I sank into my chair, stunned at both outbursts. The girls had always been very different, but they had got on well. Sarah made Ali laugh and Ali made Sarah think. Sure, they’d had their fights, but nothing like this – never, ever had they been so hurtful and personal. Paul looked equally shocked.

‘Well, that was very revealing,’ Mary said, as I cringed. What did she mean? That now she could see our family was completely dysfunctional? That both my daughters were messed up?

‘Well done, girls, you both let go of a lot of suppressed anger, which is extremely healthy. Right, let’s move on to another topic that Alison has brought up in our one-to-one sessions. She said she feels a lot of pressure from you, Paul, to do well in her finals and go on to study medicine. She finds this difficult to deal with at times.’

Paul bristled. ‘I’ve never put pressure on her. I just encourage her like any good father would. She said she wanted to be a doctor. I was delighted and told her to go for it. Where’s the harm in that?’

‘Do you want to study medicine, Alison?’ Mary probed.

Ali shook her head. ‘I never said I wanted to be a doctor. I said I wasn’t sure what I wanted to be and Dad said that because I was so clever I should study medicine. He said it’d make him so proud to have a daughter who was a doctor. He pushed me into the decision.’

‘What would you like to study?’ Mary asked her.

‘I’m not sure yet, maybe journalism.’

Paul’s mouth opened like a goldfish’s. He closed it, then said, ‘But you told me you wanted to be a doctor.’

‘I only said it to make you happy. I knew that was what you wanted me to do. I didn’t want to disappoint you, so I went along with it. But it’s not what I want to be.’
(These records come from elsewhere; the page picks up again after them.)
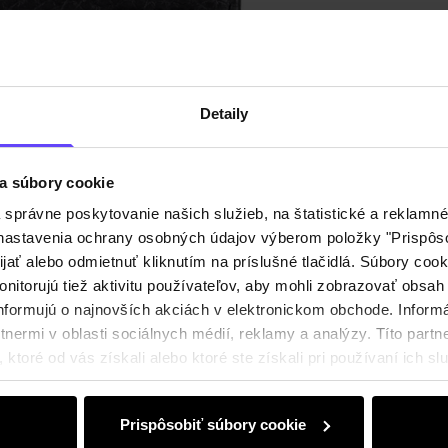
Detaily
a súbory cookie
právne poskytovanie našich služieb, na štatistické a reklamné 
ť nastavenia ochrany osobných údajov výberom položky "Prispôso
ijať alebo odmietnuť kliknutím na príslušné tlačidlá. Súbory co
nitorujú tiež aktivitu používateľov, aby mohli zobrazovať obsah
nformujú o najnovších akciách v elektronickom obchode. Inform
nermi v oblasti sociálnych médií, reklamy a analýzy. Títo partne
ktoré od vás získali alebo ktoré ste získali pri používaní ich slu
Prispôsobiť súbory cookie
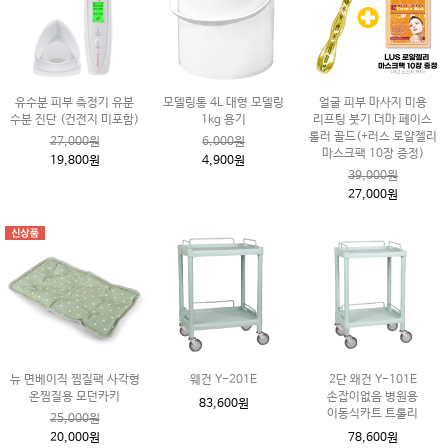
유수분 피부 측정기 유분
모델링통 4L 대형 모델링
얼굴 피부 마사지 미용
수분 진단 (건전지 미포함)
1kg 용기
리프팅 붓기 더마 페이스
롤러 골드(+러스 로얄젤리
27,000원
6,000원
마스크팩 10장 증정)
19,800원
4,900원
39,000원
27,000원
뉴 면베이직 찜질팩 사각형
웨건 Y-201E
2단 왜건 Y-101E
온찜질용 모던카키
손잡이없음 병원용
83,600원
이동식카트 트롤리
25,000원
20,000원
78,600원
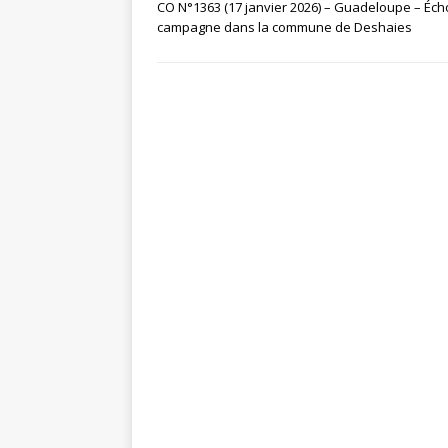
CO N°1363 (17 janvier 2026) – Guadeloupe – Éch
campagne dans la commune de Deshaies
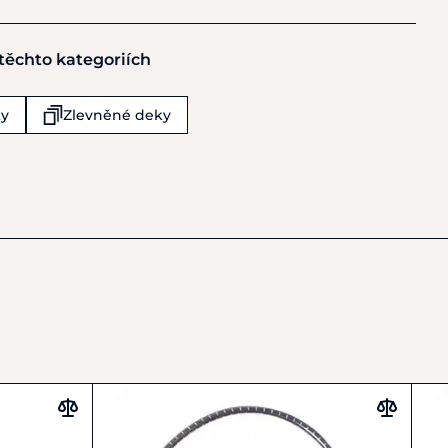
 těchto kategoriích
td
ky
Zlevněné deky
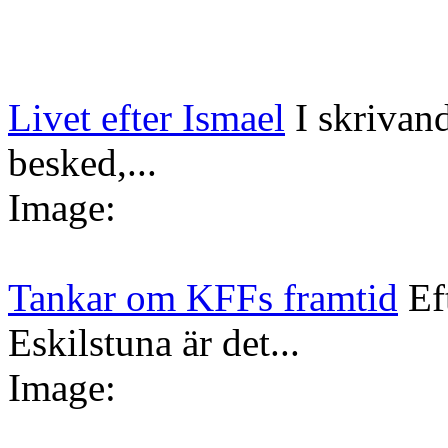
Livet efter Ismael
I skrivan
besked,...
Image:
Tankar om KFFs framtid
Ef
Eskilstuna är det...
Image:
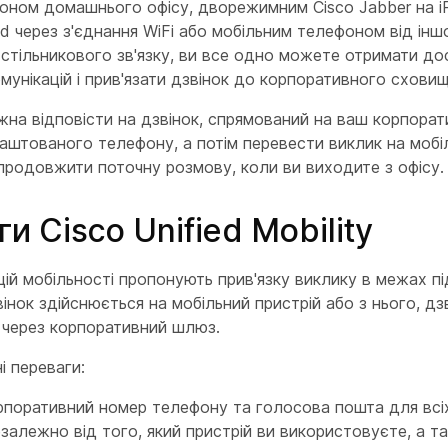
фоном домашнього офісу, дворежимним Cisco Jabber на i
id через з'єднання WiFi або мобільним телефоном від інш
стільникового зв'язку, ви все одно можете отримати до
омунікацій і прив'язати дзвінок до корпоративного сховищ
на відповісти на дзвінок, спрямований на ваш корпорат
аштованого телефону, а потім перевести виклик на мобі
родовжити поточну розмову, коли ви виходите з офісу.
и Cisco Unified Mobility
цій мобільності пропонують прив'язку виклику в межах п
вінок здійснюється на мобільний пристрій або з нього, дз
 через корпоративний шлюз.
і переваги:
поративний номер телефону та голосова пошта для всіх
незалежно від того, який пристрій ви використовуєте, а т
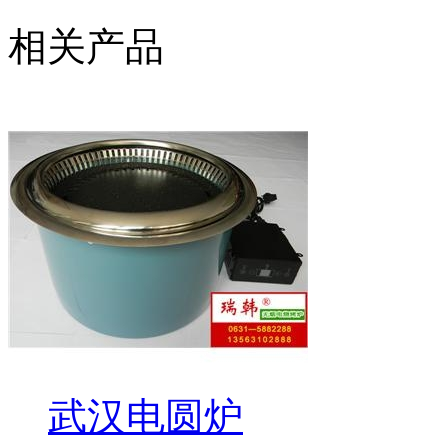
相关产品
武汉电圆炉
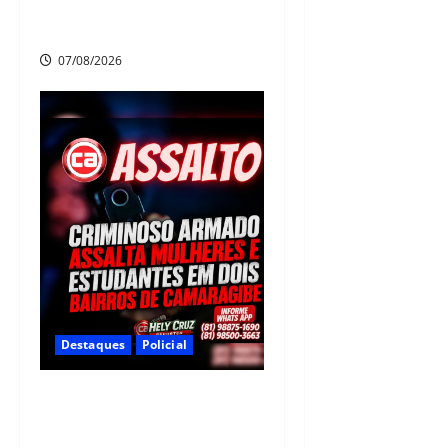
mandado de prisão de mais de
20 anos
07/08/2026
Destaques
Policial
Criminoso armado assalta
mulheres e estudantes em
dois bairros de Camaragibe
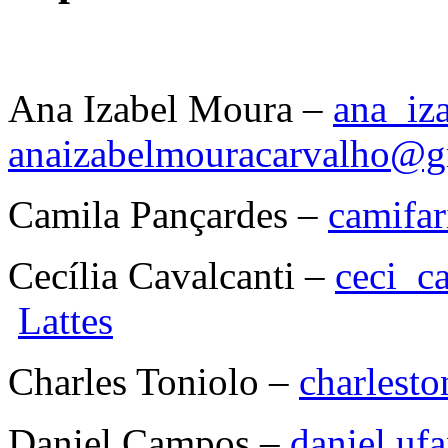
Ana Izabel Moura –
ana_iz
anaizabelmouracarvalho@g
Camila Pançardes –
camifa
Cecília Cavalcanti –
ceci_c
Lattes
Charles Toniolo –
charlest
Daniel Campos –
daniel.u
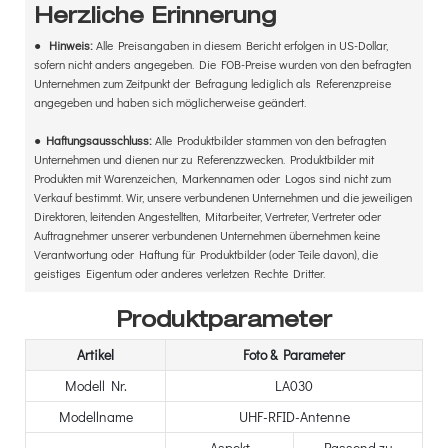
Herzliche Erinnerung
●
Hinweis:
Alle Preisangaben in diesem Bericht erfolgen in US-Dollar,
sofern nicht anders angegeben. Die FOB-Preise wurden von den befragten
Unternehmen zum Zeitpunkt der Befragung lediglich als Referenzpreise
angegeben und haben sich möglicherweise geändert.
●
Haftungsausschluss:
Alle Produktbilder stammen von den befragten
Unternehmen und dienen nur zu Referenzzwecken. Produktbilder mit
Produkten mit Warenzeichen, Markennamen oder Logos sind nicht zum
Verkauf bestimmt. Wir, unsere verbundenen Unternehmen und die jeweiligen
Direktoren, leitenden Angestellten, Mitarbeiter, Vertreter, Vertreter oder
Auftragnehmer unserer verbundenen Unternehmen übernehmen keine
Verantwortung oder Haftung für Produktbilder (oder Teile davon), die
geistiges Eigentum oder anderes verletzen Rechte Dritter.
Produktparameter
Artikel
Foto & Parameter
Modell Nr.
LA030
Modellname
UHF-RFID-Antenne
Aspekt
Passend zu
‘Well, why didn’t you just say so?’

‘Because every time you meet someone you tell them how proud you are that your daughter is going to be a doctor. I didn’t want to let you down in front of everyone.’

Paul stared at his daughter. ‘Ali, I’ve been proud of you your whole life. You could never let me down. I don’t care what you study. I’d like you to go to college because you’re smart, but as for what you become, that’s up to you. I just want you to be happy. I’d love a doctor in the family, but if you want to be a journalist, that’s fine with me. I never meant to put you under pressure. I can’t believe you felt that way. I’m sorry.’

Ali cried into her handkerchief. Paul went over and gave her a hug. For the first time in months, she showed him affection and hugged him back. Mary smiled at me and mouthed, ‘Excellent progress.’

‘And now to the subject of David,’ Mary continued. We were clearly going to cover all the angles today. ‘Alison has told me how heartbroken she felt and how humiliating it was to be in school every day seeing David with his new girlfriend.’

‘I tried talking to her about it but she wouldn’t talk to me,’ I explained.

‘I couldn’t talk to you about it, Mum, because you were too emotional. You kept getting upset and saying he was an idiot and I was great and there were more guys out there. It wasn’t what I wanted to hear.’

‘What did you want to hear?’

‘I just wanted you to listen. I didn’t want you to fix it or tell me what to do. I just wanted you to let me talk.’